Verantwortlich dafür sind zwei grundsätzliche Überlegungen und unsere ganz persönliche Situation: 1.) Wir fühlen uns nicht befugt, ein fremdes Leben zu beenden. 2.) Wir haben kein Recht, unser Glück über das unseres Kindes zu stellen. Und schlussendlich: Wir sind in unseren Lebensumständen so privilegiert (finanziell abgesichert, ein tolles Familiennetzwerk, eine stabile Beziehung), dass wir uns vor dieser Aufgabe nicht wegducken dürfen. Wir wissen, dass wir mit dieser Haltung in der Minderheit sind. Wir wissen, dass sich die meisten werdenden Eltern diese gewaltige Aufgabe nicht zutrauen.

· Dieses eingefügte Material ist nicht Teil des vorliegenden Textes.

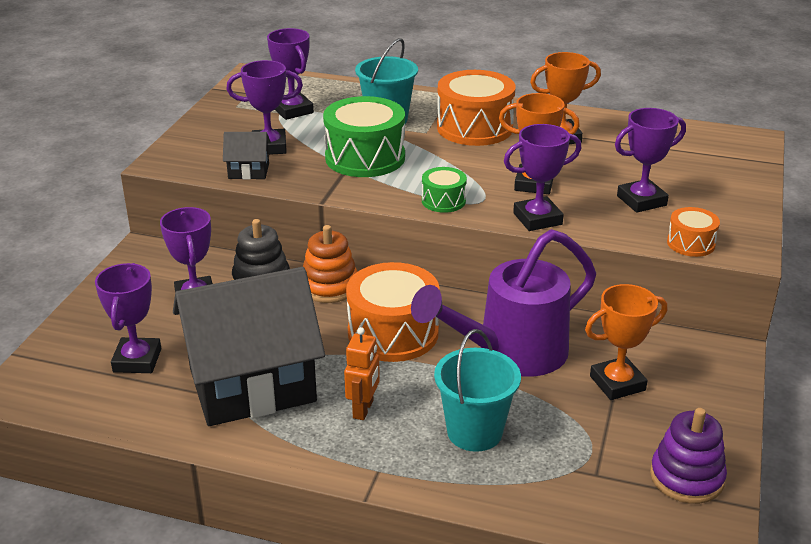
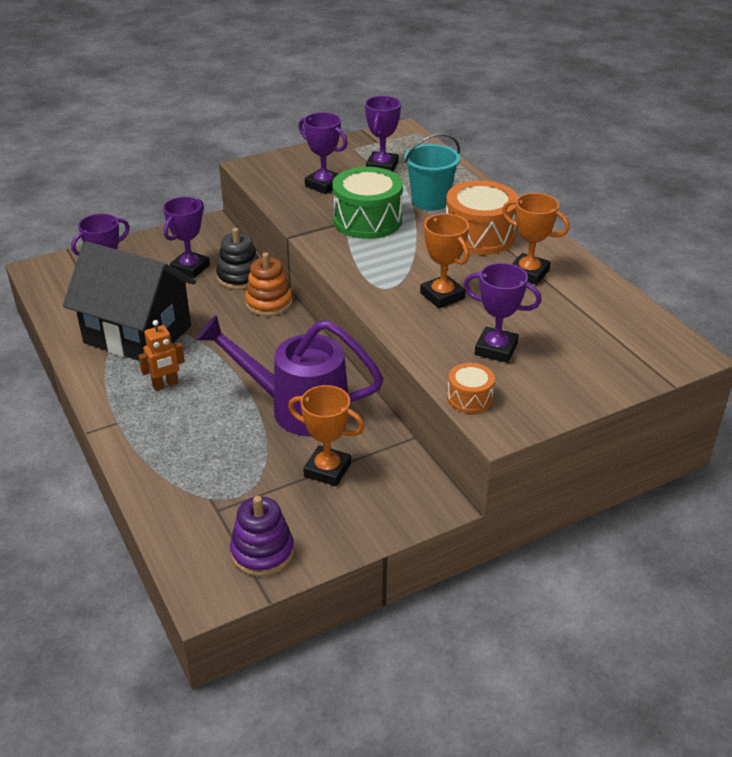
camera: 45 degrees right, 5 degrees up
black house [223,132,271,180] -> none
orange drum [346,262,440,362] -> none
green drum [422,167,467,213] -> none
turquoise bucket [434,329,521,452] -> none
purple trophy [504,124,581,231] -> none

Und wir wissen, dass es ein großes Privileg ist, sich in dieser schwierigen Frage einig und sicher zu sein.
Sinnlose Verunsicherung Im Wissen, dass wir auch ein behindertes Kind nicht abtreiben würden, haben wir auch auf die sogenannte Nackenfaltenmessung verzichtet. Bei einer auffallenden Vergrößerung der Nackentransparenz gibt es eine erhöhte Wahrscheinlichkeit, dass das Kind eine chromosomale Fehlbildung hat (in den allermeisten Fällen handelt es sich dabei um Trisomie 21, also das Down-Syndrom).
Da diese Untersuchung lediglich eine erhöhte Wahrscheinlichkeit zeigen kann, würde sie für Eltern wie uns nur eine sinnlose Verunsicherung bringen: Weder ist nach einer Nackenfaltenmessung gewiss, dass das Kind wirklich behindert auf die Welt kommt, noch ist der Grad der Behinderung vor der Geburt wirklich absehbar.

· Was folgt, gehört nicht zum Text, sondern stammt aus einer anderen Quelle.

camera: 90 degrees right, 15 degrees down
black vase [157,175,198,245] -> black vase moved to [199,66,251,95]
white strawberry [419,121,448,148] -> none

Wir gehören damit zu einer Minderheit von 10 Prozent der Eltern, die diese Untersuchung nicht in Anspruch nimmt. Wieso ich darüber so ausführlich schreibe? Weil die Gynäkologen jetzt fordern, die Nackenfaltenmessung in den Mutter-Kind-Pass aufzunehmen. Das würde bedeuten: Eltern, die diese Untersuchung nicht durchführen lassen, wird das Kinderbetreuungsgeld gekürzt.
Der Mutter-Kind-Pass war ein ganz wichtiger Meilenstein, um die Überlebensrate von Kindern zu erhöhen. Nun soll aber plötzlich eine Untersuchung aufgenommen werden, die nicht die Überlebensrate erhöhen kann, sondern nur die Rate der Abtreibungen. Dass diese Forderung ausgerechnet von den Ärzten kommt, denen wir unsere ungeborenen Kinder anvertrauen, macht mir Angst.
Florian Unterberger ist Pressesprecher bei einer Wiener Anwaltskanzlei. Er ist Vater von vier Kindern.